EXERCISE BRIEF —
Please copy the lines of every row below word for word, leaving the pictures out of your answer.

+++

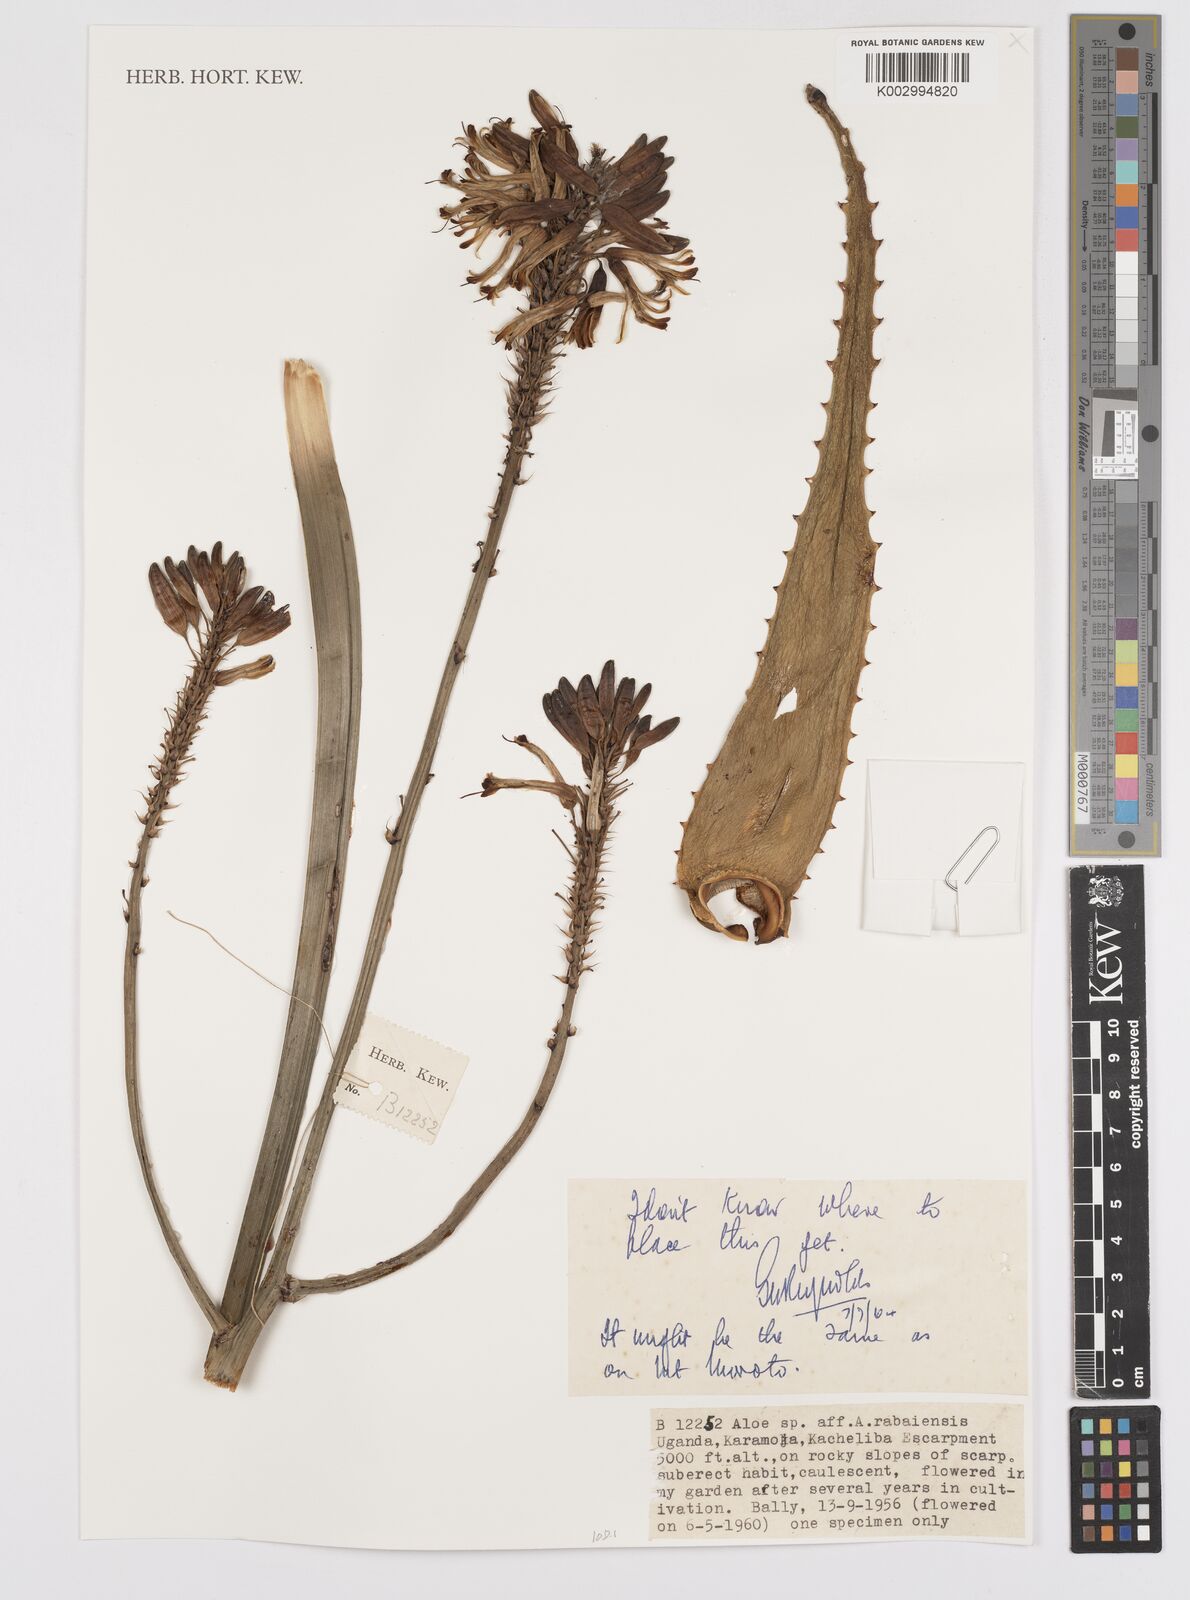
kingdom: Plantae
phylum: Tracheophyta
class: Liliopsida
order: Asparagales
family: Asphodelaceae
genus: Aloe
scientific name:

+++

FINAL RESULT —
kingdom: Plantae
phylum: Tracheophyta
class: Liliopsida
order: Asparagales
family: Asphodelaceae
genus: Aloe
scientific name:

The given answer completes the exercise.